─── Records for this exercise ───

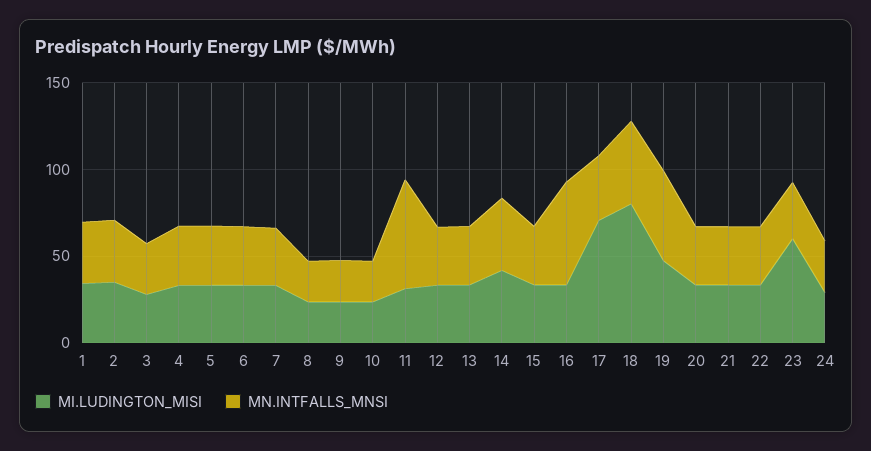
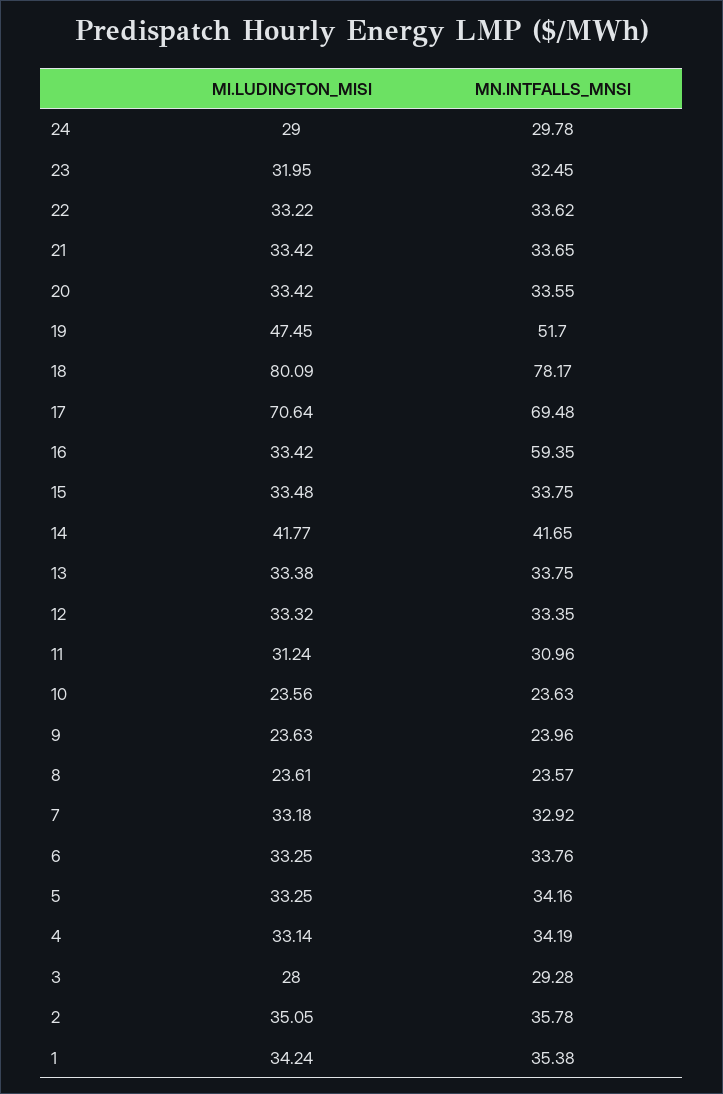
MN.INTFALLS_MNSI, 11: 60 -> 30.96
MN.INTFALLS_MNSI, 17: 40 -> 69.48
MN.INTFALLS_MNSI, 18: 50 -> 78.17
MI.LUDINGTON_MISI, 23: 60 -> 31.95

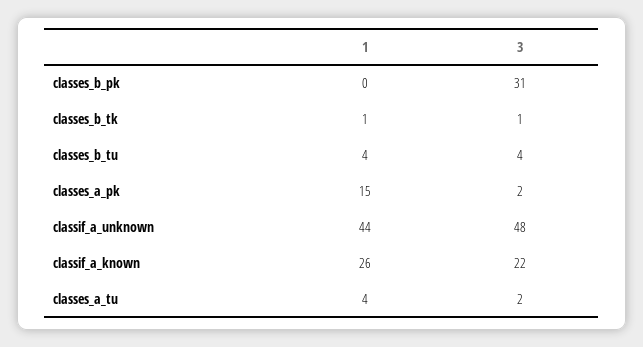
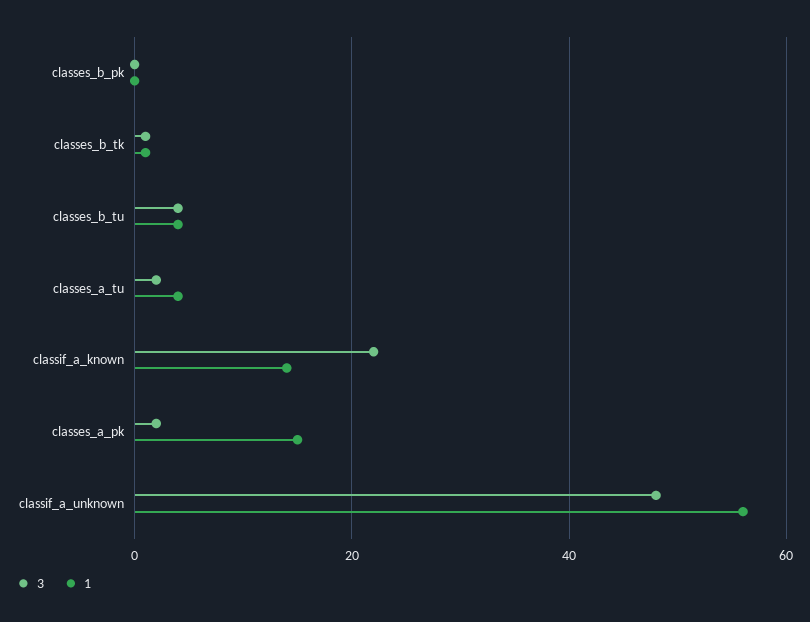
3, classes_b_pk: 31 -> 0
1, classif_a_unknown: 44 -> 55
1, classif_a_known: 26 -> 15

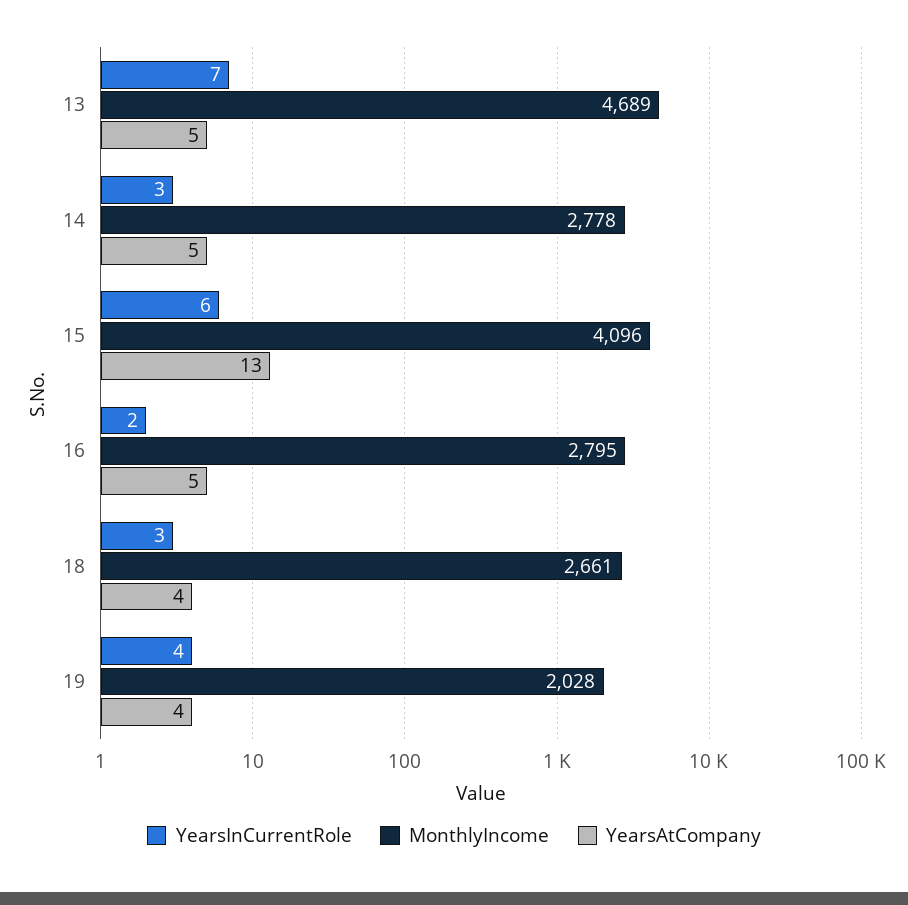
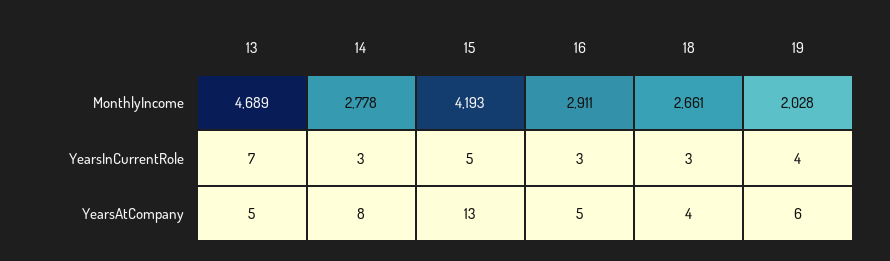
YearsAtCompany, 14: 5 -> 8
YearsInCurrentRole, 15: 6 -> 5
MonthlyIncome, 15: 4096 -> 4193
YearsInCurrentRole, 16: 2 -> 3
MonthlyIncome, 16: 2795 -> 2911
YearsAtCompany, 19: 4 -> 6

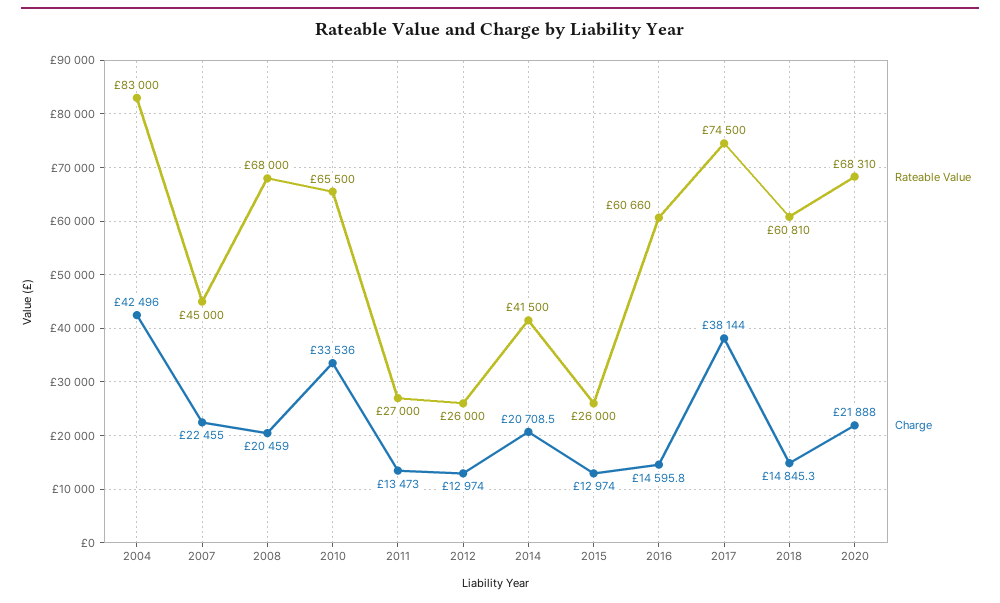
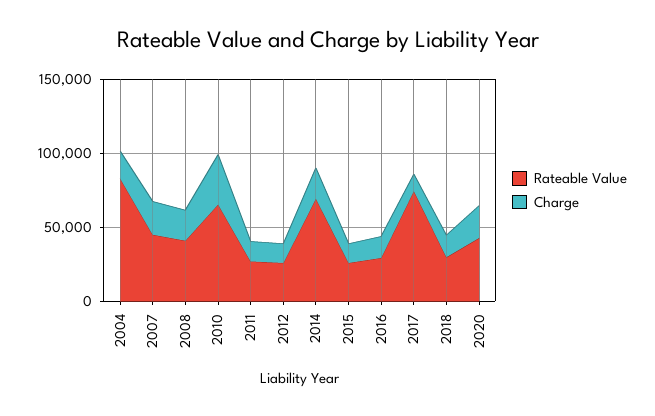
Charge, 2004: 42496 -> 20000
Rateable Value, 2008: 68000 -> 40000
Rateable Value, 2014: 41500 -> 70000
Rateable Value, 2016: 60660 -> 30000
Charge, 2017: 38144 -> 10000
Rateable Value, 2018: 60810 -> 30000
Rateable Value, 2020: 68310 -> 40000

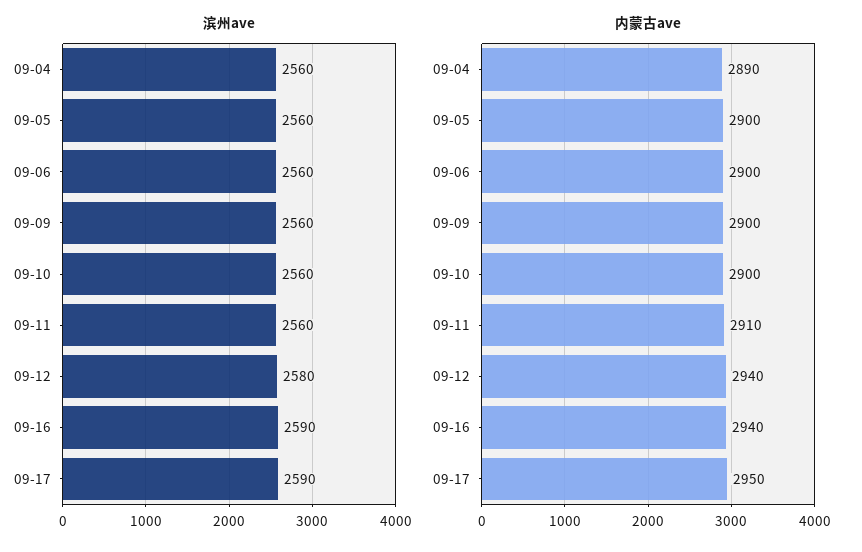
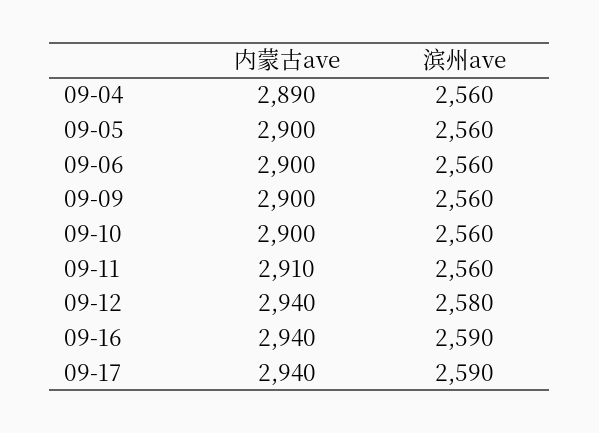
内蒙古ave, 09-17: 2950 -> 2940

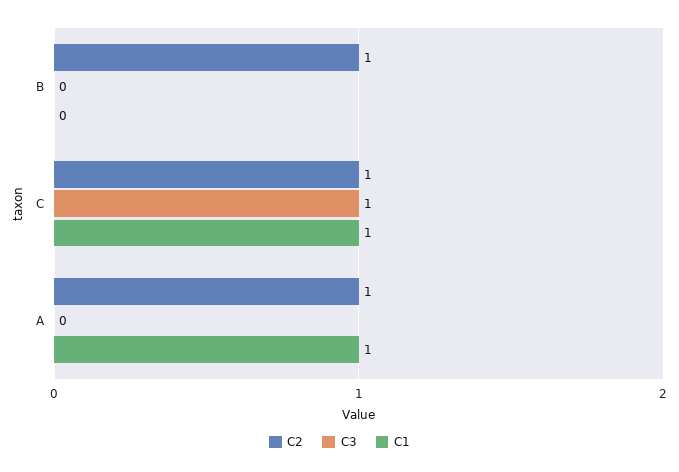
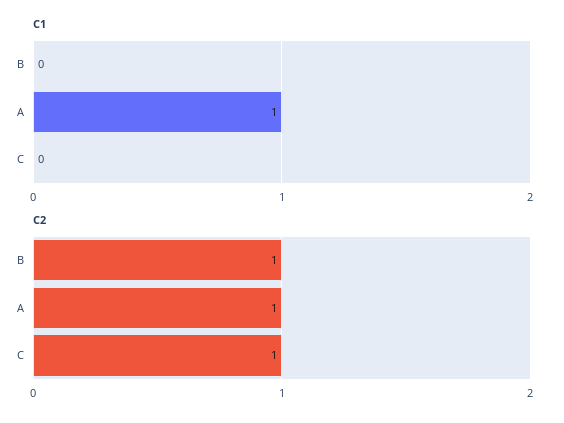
C3, B: 0 -> none
C3, C: 1 -> none
C1, C: 1 -> 0
C3, A: 0 -> none

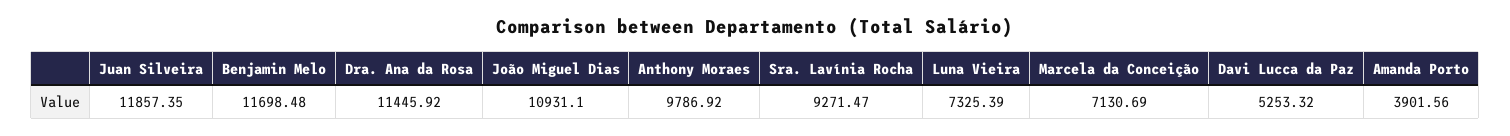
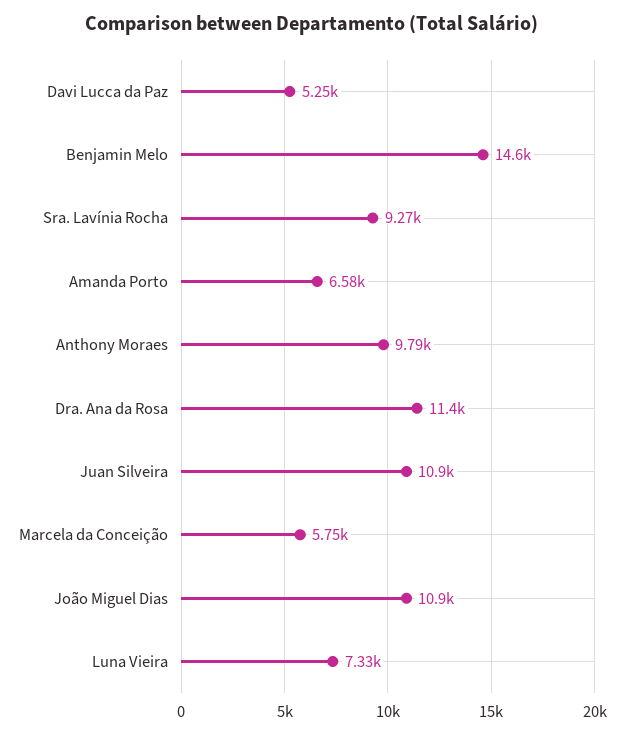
Juan Silveira: 11857.35 -> 10900
Benjamin Melo: 11698.48 -> 14600
Marcela da Conceição: 7130.69 -> 5750
Amanda Porto: 3901.56 -> 6580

───

▸ Goal of the exercise
If a line of the listing above contains "Rateable", pick it out and copy it.

▸ Output of the task
Rateable Value, 2008: 68000 -> 40000
Rateable Value, 2014: 41500 -> 70000
Rateable Value, 2016: 60660 -> 30000
Rateable Value, 2018: 60810 -> 30000
Rateable Value, 2020: 68310 -> 40000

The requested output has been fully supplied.